Be strong, think strong. That’s the takeaway from recent studies on the connection between moderate exercise at any age and improved mental acuity.

Better muscle strength encourages better cognitive abilities for people 50 and older, a study from the University of Eastern Finland found. The findings confirm earlier studies that have found a correlation between hand grip strength and better brain function, but this study was expanded to include muscle strengthening throughout the entire body.

This psychomotor connection to the speed of the brain’s processing of information is seen as part of an overall healthy body function. “If I have higher muscle strength, I have higher cognitive function,” said Dr. Todd Manini, an associate professor at the University of Florida’s Institute on Aging.

Developing higher muscle strength “is progressive,” he said. “You have to challenge yourself a little bit [and] make your muscles adapt.”

When we do strengthening exercises such as pushups, lift weights or do leg squats with weights, the body produces a neurotrophin “that promotes brain health,” said Dr. Ross Andel, a professor at the School of Aging Studies at the University of South Florida.

While such exercises as walking, jogging and swimming are good, strength training brings greater potential benefits, he said.

Age-related muscle loss typically begins at 30, Andel said, and the loss continues at about 1 percent a year. Therefore, by 80, if a person hasn’t done much in the way of strength training, the muscle loss could be 50 percent.

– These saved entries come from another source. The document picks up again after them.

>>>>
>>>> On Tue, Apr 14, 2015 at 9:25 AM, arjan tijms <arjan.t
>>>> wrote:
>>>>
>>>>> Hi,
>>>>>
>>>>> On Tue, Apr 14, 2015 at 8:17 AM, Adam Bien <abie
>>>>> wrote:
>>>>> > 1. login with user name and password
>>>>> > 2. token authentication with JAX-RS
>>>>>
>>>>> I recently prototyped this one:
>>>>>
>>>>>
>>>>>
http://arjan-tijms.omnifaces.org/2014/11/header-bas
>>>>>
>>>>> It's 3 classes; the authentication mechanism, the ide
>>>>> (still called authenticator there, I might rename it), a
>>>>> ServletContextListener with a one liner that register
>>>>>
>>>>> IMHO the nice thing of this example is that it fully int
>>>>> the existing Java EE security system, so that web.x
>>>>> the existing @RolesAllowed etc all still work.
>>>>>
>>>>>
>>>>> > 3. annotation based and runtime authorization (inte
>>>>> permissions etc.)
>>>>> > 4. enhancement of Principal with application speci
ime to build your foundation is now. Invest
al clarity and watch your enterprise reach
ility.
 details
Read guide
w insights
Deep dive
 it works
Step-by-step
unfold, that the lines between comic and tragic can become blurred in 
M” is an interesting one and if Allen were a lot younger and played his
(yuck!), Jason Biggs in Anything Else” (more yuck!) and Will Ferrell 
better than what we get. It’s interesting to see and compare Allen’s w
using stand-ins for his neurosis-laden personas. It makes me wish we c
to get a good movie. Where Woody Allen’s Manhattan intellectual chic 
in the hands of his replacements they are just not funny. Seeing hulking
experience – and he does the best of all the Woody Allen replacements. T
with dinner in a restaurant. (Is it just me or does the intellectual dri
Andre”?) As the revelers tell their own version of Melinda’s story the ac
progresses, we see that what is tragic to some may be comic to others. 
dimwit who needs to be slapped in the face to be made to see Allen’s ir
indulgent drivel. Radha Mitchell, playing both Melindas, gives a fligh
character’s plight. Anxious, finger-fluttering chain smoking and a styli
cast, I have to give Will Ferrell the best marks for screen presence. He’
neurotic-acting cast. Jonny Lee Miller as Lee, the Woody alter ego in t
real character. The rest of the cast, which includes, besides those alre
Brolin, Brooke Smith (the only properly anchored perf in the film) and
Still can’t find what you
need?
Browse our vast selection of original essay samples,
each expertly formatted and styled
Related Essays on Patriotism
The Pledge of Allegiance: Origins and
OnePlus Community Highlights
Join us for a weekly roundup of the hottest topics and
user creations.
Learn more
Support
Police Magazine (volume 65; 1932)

But even such dramatic muscle loss is reversible. “It doesn’t matter at what age people start,” he said. “Returns may diminish somewhat, but … the payoff is great at any age.”

Andel recommends a person start “very moderately,” using smaller weights and building up. If you can’t do 15 repetitions with a certain weight, then step down to a lower weight, he suggested.

“Go easy and listen to your body,” he said. “We all develop a little bit of soreness” when we exercise, he added. “Strength training is breaking down muscle cells and then rebuilding. It’s a process.”

Manini agrees with the slow-and-safe approach to muscle-strengthening exercises, especially for older people.

“Like anything else you do for the first time … it’s important they do these in a safe environment. Hold on to something for balance,” he suggested. A side rail. A couch. Just in case.

A chat with your doctor before beginning an exercise program is always a good idea, Manini added. “Exercise is generally safe,” he said. “People can be as active as they physically can.”

Obviously, diseases such as arthritis can hinder an exercise program. “The idea is to be as active as their health will allow,” he said.